Un pédocriminel à gauche ? Vous êtes sûrs ?
Si les médias ne s’appesantissent pas sur l’engagement de Pierre-Alain Cottineau à La France Insoumise, c’est peut-être parce qu’ils ont du mal à y croire. La Dépêche évoque ainsi le « profil déconcertant » d’un homme « bien sur tous rapports en apparence (sic.) » On remarque que cette description n’accompagne jamais les prêtres pédocriminels, comme s’il était plus facile d’imaginer un prêtre commettant des sévices plutôt qu’un militant LFI agissant de même.

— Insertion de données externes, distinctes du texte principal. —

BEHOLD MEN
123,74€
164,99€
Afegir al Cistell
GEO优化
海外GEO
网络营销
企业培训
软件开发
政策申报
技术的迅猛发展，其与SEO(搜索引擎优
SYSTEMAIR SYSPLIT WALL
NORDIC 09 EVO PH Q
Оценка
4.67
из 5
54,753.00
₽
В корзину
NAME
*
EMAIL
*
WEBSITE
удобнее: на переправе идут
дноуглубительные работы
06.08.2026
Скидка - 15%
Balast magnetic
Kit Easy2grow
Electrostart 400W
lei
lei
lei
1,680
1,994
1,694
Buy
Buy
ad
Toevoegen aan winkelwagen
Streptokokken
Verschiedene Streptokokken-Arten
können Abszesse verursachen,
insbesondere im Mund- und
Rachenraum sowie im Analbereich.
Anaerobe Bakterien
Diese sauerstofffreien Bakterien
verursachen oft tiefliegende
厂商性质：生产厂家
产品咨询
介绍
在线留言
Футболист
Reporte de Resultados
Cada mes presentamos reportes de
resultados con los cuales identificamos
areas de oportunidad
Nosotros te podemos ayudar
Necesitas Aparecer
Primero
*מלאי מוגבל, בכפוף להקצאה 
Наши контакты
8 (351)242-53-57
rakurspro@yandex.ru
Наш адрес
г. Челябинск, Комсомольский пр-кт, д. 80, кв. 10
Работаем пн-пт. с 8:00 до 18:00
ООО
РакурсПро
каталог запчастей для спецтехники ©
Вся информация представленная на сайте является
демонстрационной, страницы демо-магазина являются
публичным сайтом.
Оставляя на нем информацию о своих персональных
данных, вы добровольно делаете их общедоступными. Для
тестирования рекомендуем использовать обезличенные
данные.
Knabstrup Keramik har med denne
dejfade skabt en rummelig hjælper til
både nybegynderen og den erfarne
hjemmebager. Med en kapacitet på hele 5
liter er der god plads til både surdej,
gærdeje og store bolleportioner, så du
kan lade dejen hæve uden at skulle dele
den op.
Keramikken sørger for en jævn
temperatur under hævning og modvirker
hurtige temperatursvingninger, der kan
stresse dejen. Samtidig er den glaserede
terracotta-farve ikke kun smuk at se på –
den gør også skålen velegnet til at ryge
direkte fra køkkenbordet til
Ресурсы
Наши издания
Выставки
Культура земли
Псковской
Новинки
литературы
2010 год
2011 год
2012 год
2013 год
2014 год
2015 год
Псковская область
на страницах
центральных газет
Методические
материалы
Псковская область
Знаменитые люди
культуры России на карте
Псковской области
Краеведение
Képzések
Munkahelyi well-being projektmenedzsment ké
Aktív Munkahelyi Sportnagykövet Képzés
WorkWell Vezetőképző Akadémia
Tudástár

La France Insoumise a exclu Pierre-Alain Cottineau le 2 octobre 2024, soit le lendemain de la révélation par Ouest-France de son affiliation avec le parti. L’enquête avait commencé le 11 septembre, et le 30, Actu44, site de presse dédié à la Loire-Atlantique, abordait l’affaire avec un certain nombre de détails, excepté le nom du suspect. A ce moment, on sait qu’un « suspect de 32 ans » a été arrêté pour « viols et tortures sur une enfant de quatre ans et demi handicapée », que cet homme est « domicilié entre Nantes et Ancenis », qu’il « exerçait la profession d’assistant familial », qu’il « s’était vu confier cette enfant depuis le 10 décembre 2023 », qu’il est « lui-même est père d’un enfant de quatre ans dont il avait la garde alternée », qu’il a un « agrément d’assistant familial » depuis le 1er décembre 2023, qu’il « accueillait la fillette à son domicile, en région d’Ancenis, depuis le 7 décembre 2023. » On apprend également que ce suspect a été arrêté « à sa descente d’avion en provenance de Tunisie où il était parti en congé. » On ne peut que regretter que personne, chez LFI, n’ait lu cet article et n’ait fait le lien avec Pierre-Alain Cottineau. Cela aurait permis au parti d’enquêter et peut-être de l’exclure avant les révélations de Ouest-France. Au moins auraient-ils pu montrer que leur enquête avait commencé avant ces derniers. LFI refusera en revanche qu’on l’amalgame à cette affaire, exercice quasi obligé lorsqu’il s’agit d’enseignement privé catholique.